ECO: What have you learned about the relevance of climate change to individuals?

Koepping: First of all, changes in the species’ habitats, availability, and unpredictable ice conditions are making the indigenous feel like strangers in their own land. Secondly, societal changes within the Arctic’s indigenous have increased their vulnerability to climate-induced changes, greatly reducing their ability to adapt to changing climactic conditions. This trend is reflected throughout the indigenous communities of the world—not just the Arctic.

But it’s not just indigenous communities. We are all ice-dependent species. Consider this: The total annual domestic water use for France is 6.2 billion cubic meters, while the freshwater melt from Greenlandic glaciers is currently 1.2 billion cubic meters daily. That means that the Greenland melt can meet the French annual domestic water needs in a single week. That’s how vast this change is. Of course, as humans, we don’t like change much. We fear it. We avoid it. So, what do we do? Well, we can either use the science and all of these available communication channels to see things differently or we can all get further behind in addressing it. Arctic matters are real and present…and change is relevant to us all.

 

ECO: And what have you learned about yourself?

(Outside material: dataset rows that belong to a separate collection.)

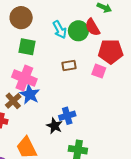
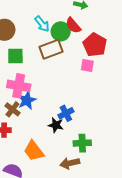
cyan arrow: (60, 30) -> (42, 24), moved
red pentagon: (111, 51) -> (95, 45), turned -30
brown rectangle: (69, 65) -> (51, 49), moved, size x1.6
blue star: (30, 94) -> (27, 100), turned 30

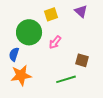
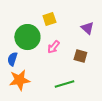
purple triangle: (81, 11) -> (87, 28), moved
brown square: (82, 60) -> (80, 56), moved

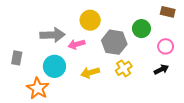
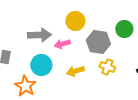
yellow cross: (124, 68) -> (107, 67), turned -35

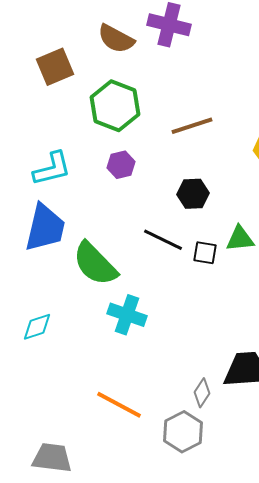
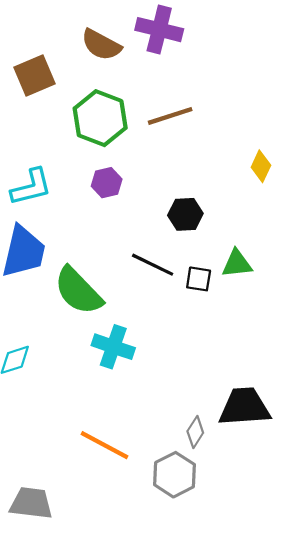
brown line: (192, 126) -> (170, 116), moved

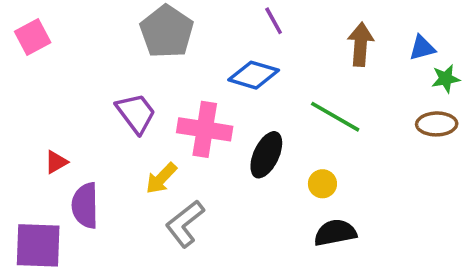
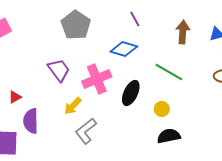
pink cross: (205, 129) -> (97, 79), turned -32

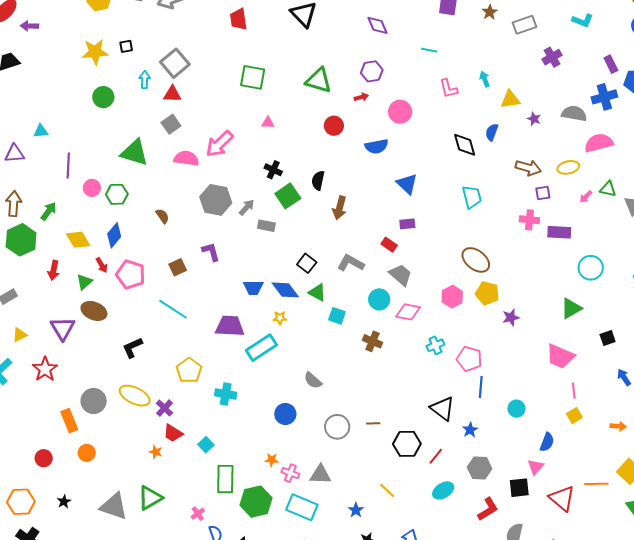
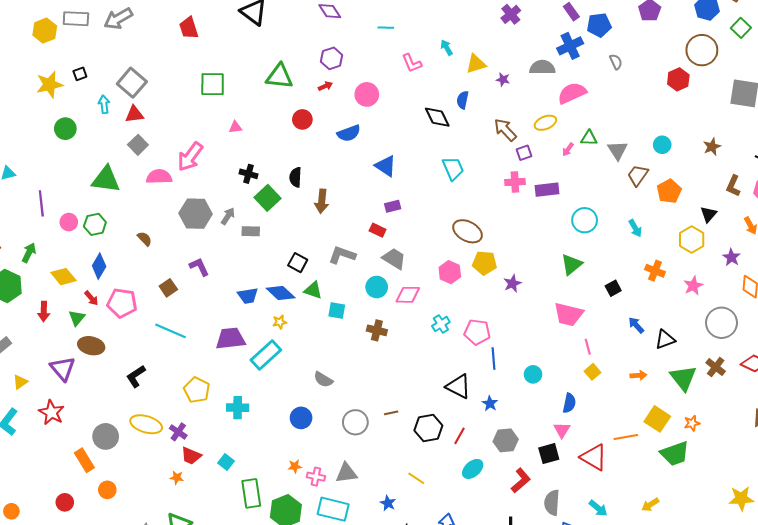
brown arrow: (528, 168) -> (505, 130), turned -140

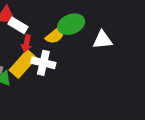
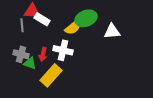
red arrow: (26, 43) -> (43, 54), moved
yellow rectangle: (23, 64) -> (51, 75), moved

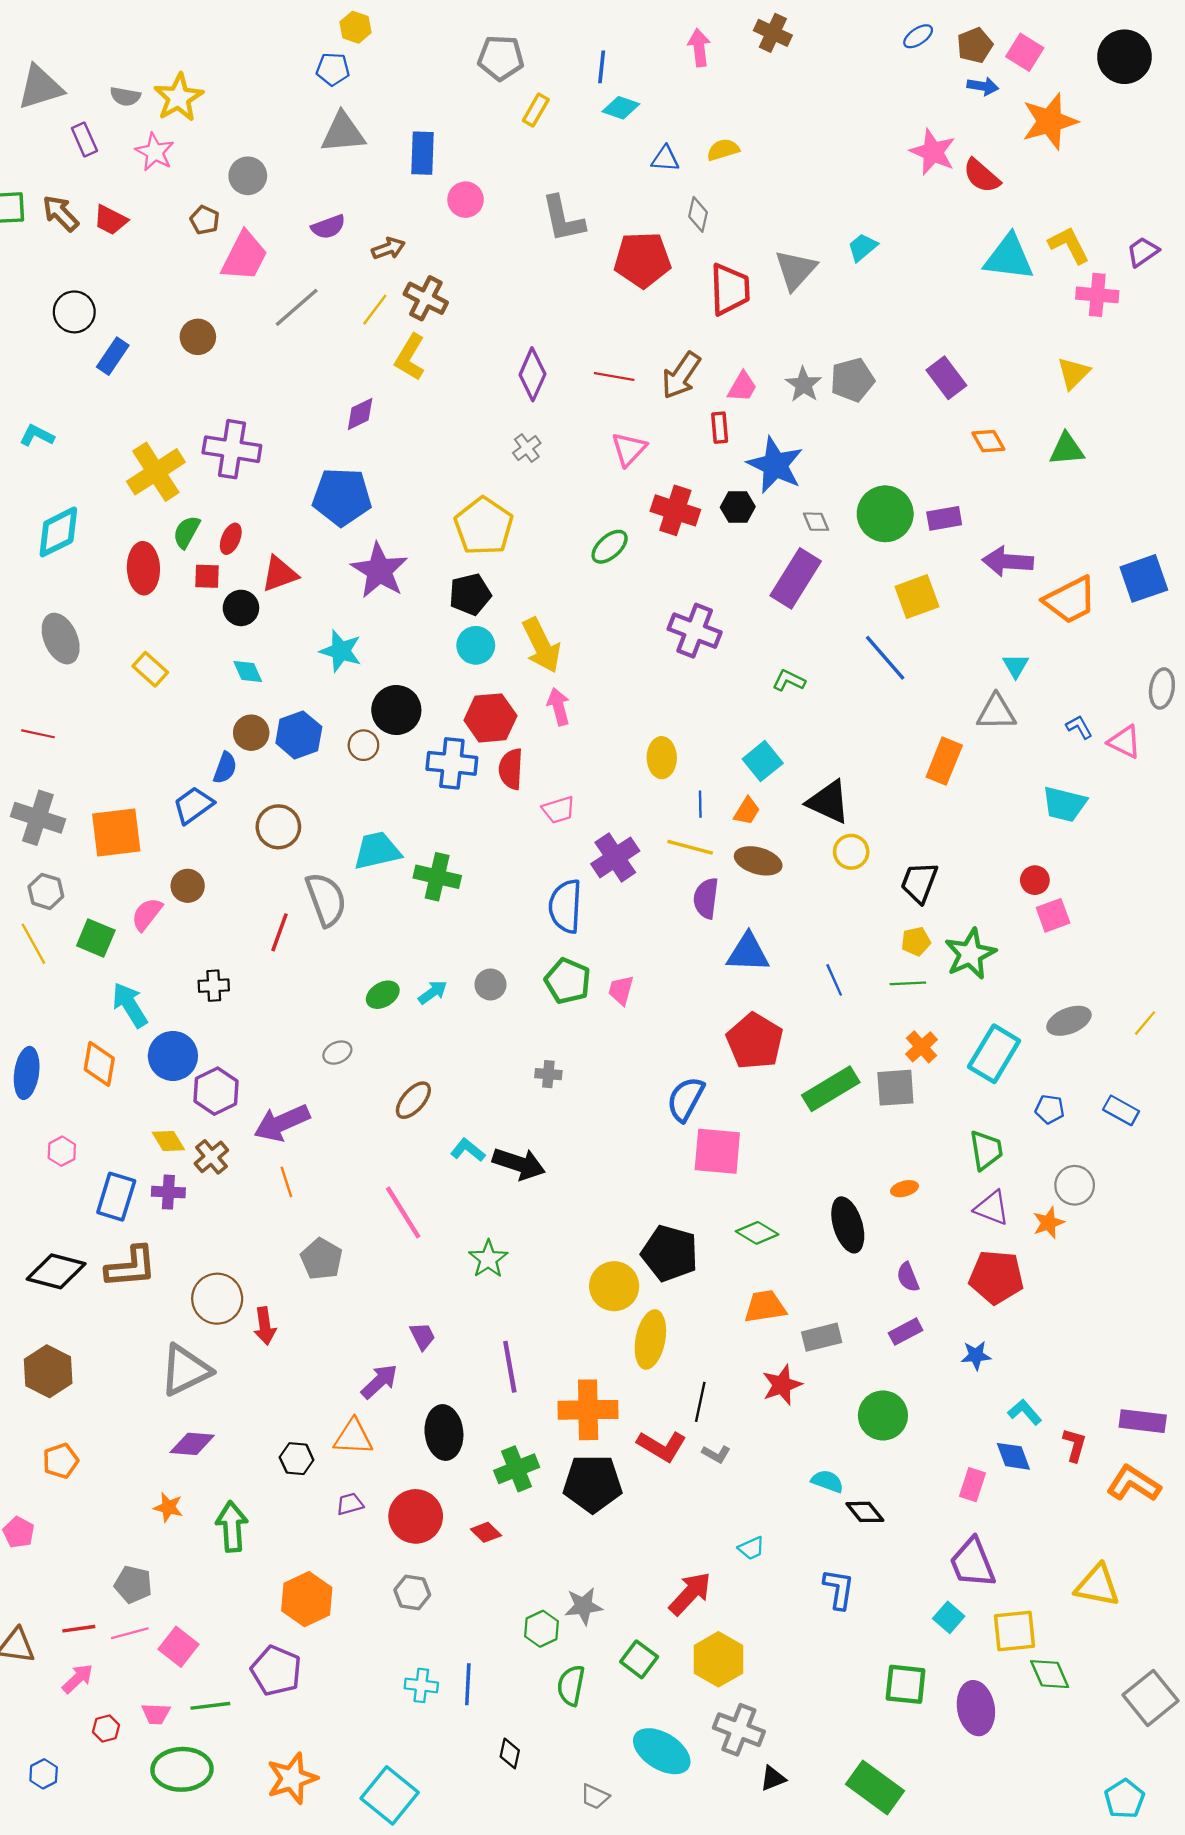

Koepping: After going on these excursions, I feel connected to human existence from the environment’s perspective. When you are in this changing Arctic landscape, you have a very real spiritual connection to the Earth because you see things happening so fast and of such a magnitude. I feel a real responsibility to communicate that sense of connection back to the lower latitudinal countries. That connection, when I see it made on the other side, drives me and other members of our team to go back to the Arctic. In fact, this spring, I will be back in Greenland to interact with Inuit hunters, document how has their life changed over the last 25 years, and capture a winter story line as opposed to our previous summer experiences.